Saturday, February 28, 2009

snow devil


Tonight I am going to watch a rugby game, Ireland vs England. (I've become rather a fan of rugby. Like American football, except way faster, and more exciting, and the men are REALLY big and burly and yummy and they all pile on top of each other like squirming sweating sex puppies and honestly, from a red blooded female's perspective, it's like watching a smorgasbord of sweaty, muscly testosterone-fueled manliness and what, I ask you, can be better than that? Oh Lord, is it warm in here or is it just me? I think Janet understands. As does Pam.)

Ahem. (fanning her face in a delicate Southern Belle manner) Yes I do likes me some rugby.

We are going, in a rather large group of confessed sots, drunks, Irish, English, a lone Scot, horny rugby lovin' women and general mayhem-producers, to a pub in Oslo which I will not tell you the name of at present for fear of the police having a heads up of us intending to misbehave.

Ok, we aren't really that bad. We'll just get a bit soused and then holler alot. I mean, we are a bunch of 30++ (except of course, you, Eileen, though you only get a few more months before you have to face it like the rest of us) professionals with responsible jobs, mortgages, the occasional children and grown up type things hanging over us. some of us are even considered rather intelligent. We've got a rocket scientist, a few PhD's, some IT people, engineers and such amongst us. (Writing that just now, I fear I am sort of the stooge of the group. Funny, flirty, but certainly maybe not the brain trust, yaknowwutimean? Perhaps I am the Chronicler, the Samuel Pepys of the drunk brigade.)) So, we can't really get into THAT much trouble. Can we?

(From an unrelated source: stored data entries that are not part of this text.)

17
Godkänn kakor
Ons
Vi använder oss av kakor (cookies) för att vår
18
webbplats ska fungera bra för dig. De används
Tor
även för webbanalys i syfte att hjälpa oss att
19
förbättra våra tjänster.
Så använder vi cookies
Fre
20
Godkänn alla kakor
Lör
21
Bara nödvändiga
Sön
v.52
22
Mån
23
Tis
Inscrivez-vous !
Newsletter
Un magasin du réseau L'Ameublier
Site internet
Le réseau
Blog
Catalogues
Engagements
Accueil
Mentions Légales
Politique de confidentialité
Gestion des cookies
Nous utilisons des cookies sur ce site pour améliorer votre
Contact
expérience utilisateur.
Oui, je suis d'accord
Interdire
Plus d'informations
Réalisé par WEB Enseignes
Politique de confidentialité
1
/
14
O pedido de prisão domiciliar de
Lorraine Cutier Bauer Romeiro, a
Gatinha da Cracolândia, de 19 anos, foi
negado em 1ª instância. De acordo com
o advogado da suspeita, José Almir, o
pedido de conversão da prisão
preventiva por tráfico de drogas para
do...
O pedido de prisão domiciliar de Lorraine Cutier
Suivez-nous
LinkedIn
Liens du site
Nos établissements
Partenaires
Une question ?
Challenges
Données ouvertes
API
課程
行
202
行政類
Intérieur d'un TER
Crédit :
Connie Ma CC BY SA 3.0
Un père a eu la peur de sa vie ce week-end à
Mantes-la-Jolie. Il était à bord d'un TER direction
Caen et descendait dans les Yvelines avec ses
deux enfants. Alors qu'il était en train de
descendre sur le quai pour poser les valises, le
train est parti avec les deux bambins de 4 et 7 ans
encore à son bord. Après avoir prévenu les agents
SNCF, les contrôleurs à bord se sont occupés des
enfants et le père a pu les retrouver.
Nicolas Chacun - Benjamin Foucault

And certainly, we do not do undignified things. Not like making snow angels in the middle of very busy Olso streets. And then having them horribly defiled. Nor ending the evening in a Scottish bar (must respect all the Celts, you know) slurping down fine Scotch on wasted tastebuds and talking in random monosyllables and snorting with laughter. (Warning: If you are ever presented with a cognac and a spoon by a Norwegian guy named Ronny and told to snort, think long and hard about that decision. Amazing what peer pressure can do even if you are in your late thirties. My sinuses are still remarkably clear though.) Nor twisting Phil's hat up until he looks remarkably like that Holbein painting of Anne of Cleves with the Flying Nun headress and then making him pose for pictures. (Actually it is a remarkable resemblance.)

I have the milk thistle at the ready for when I get home and the large glass of water resides next to the bed.